Gerade in der jetzigen Zeit wären Investitionen für die Gemeinde aufgrund des besonders für Kommunen sehr niedrigen Zinsniveaus  (zwischen 0,0  und 0,1 Prozent) sinnvoll und auch angebracht. Die Kirchehrenbacher  könnten stolz auf das Geschaffene sein.
Unsere Bürgermeisterin will Kirchehrenbach weiter fit machen für die Zukunft. Den Wahlkampf will sie sachlich, mit viel Kompetenz und Herzblut führen. Sie freue sich auf den Wahlkampf.

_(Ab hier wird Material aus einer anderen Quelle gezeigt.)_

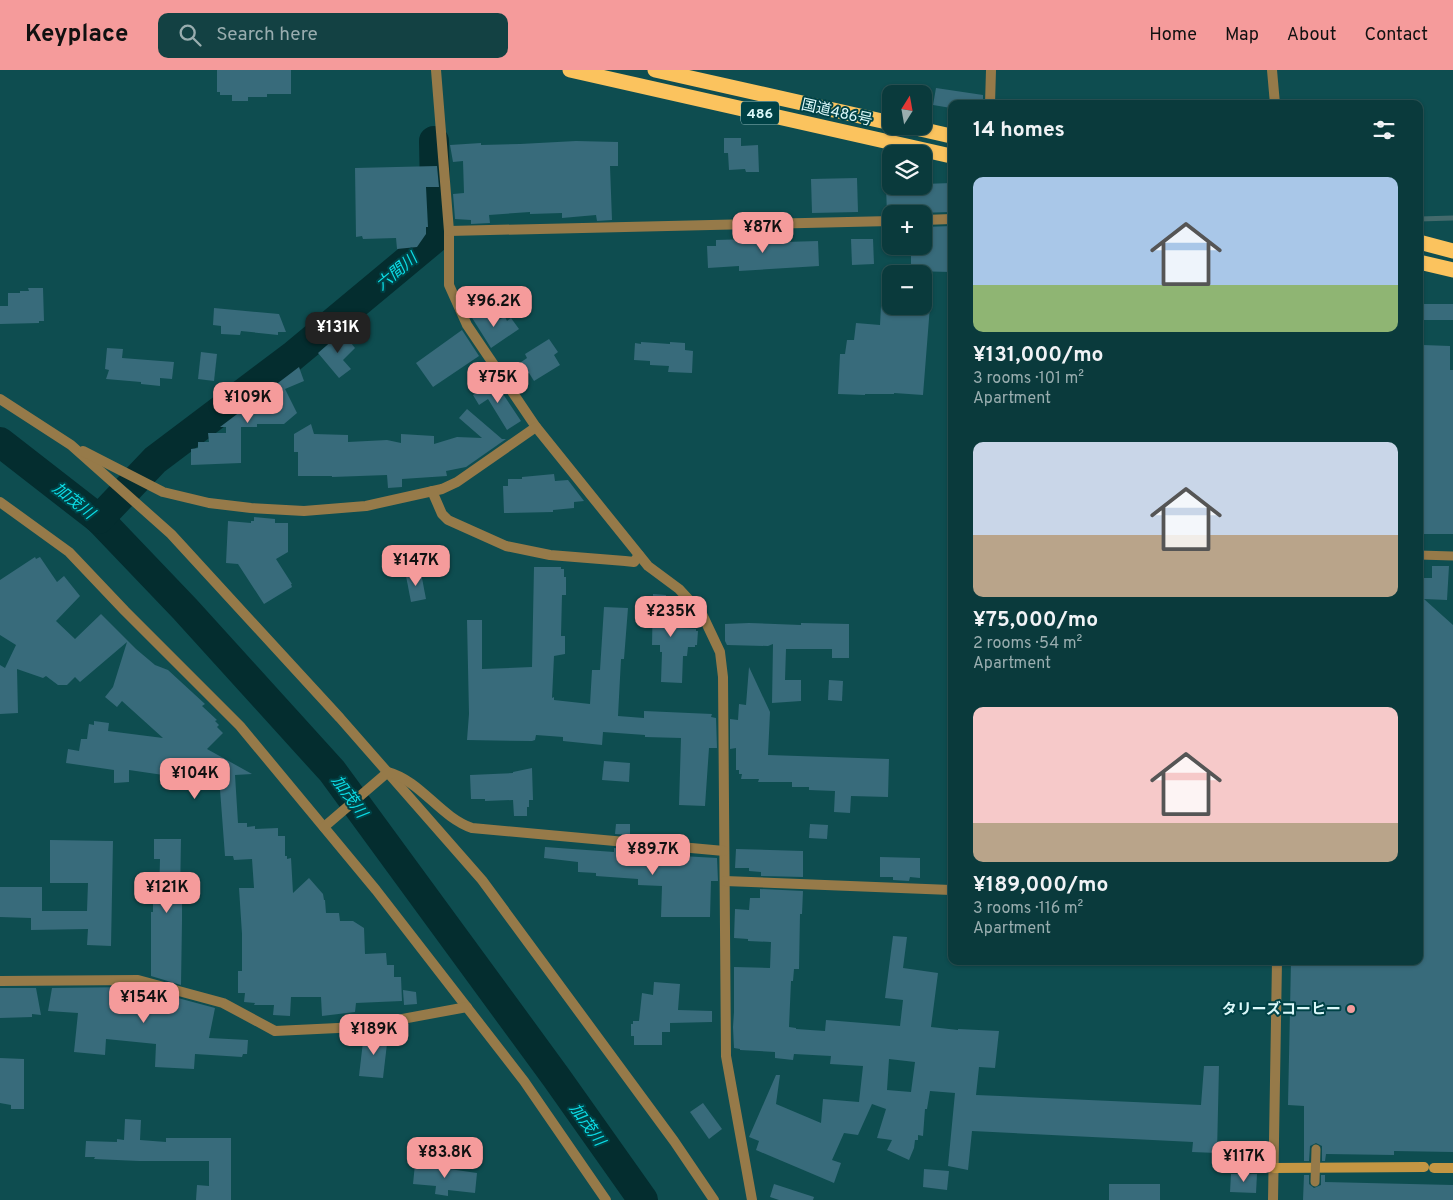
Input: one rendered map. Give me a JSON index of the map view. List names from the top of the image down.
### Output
{
  "streets": {
    "highway": ["国道486号", "486"]
  },
  "water": ["六間川", "加茂川"],
  "places": ["タリーズコーヒー"],
  "north": "top",
  "page": {
    "header": "Keyplace",
    "search": "Search here",
    "nav": [
      "Home",
      "Map",
      "About",
      "Contact"
    ],
    "map_buttons": ["+", "−"],
    "heading": "14 homes",
    "list": [
      {
        "name": "¥131,000/mo",
        "note": "3 rooms · 101 m² · Apartment"
      },
      {
        "name": "¥75,000/mo",
        "note": "2 rooms · 54 m² · Apartment"
      },
      {
        "name": "¥189,000/mo",
        "note": "3 rooms · 116 m² · Apartment"
      }
    ],
    "price": [
      "¥87K",
      "¥96.2K",
      "¥131K",
      "¥75K",
      "¥109K",
      "¥147K",
      "¥235K",
      "¥104K",
      "¥89.7K",
      "¥121K",
      "¥154K",
      "¥189K",
      "¥83.8K",
      "¥117K"
    ]
  }
}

GR Siegfried Adami:  „Wir können die Mehrheit im Gemeinderat erreichen. Der Wahlkampf wird bestimmt aufregend werden, sollte aber von Sachlichkeit und politischer Fairness geprägt sein. Viele werden im Landkreis nach Kirchehrenbach blicken. Packen wir es an.“
Dazu GR Raimund Albert: „Yes, we can“.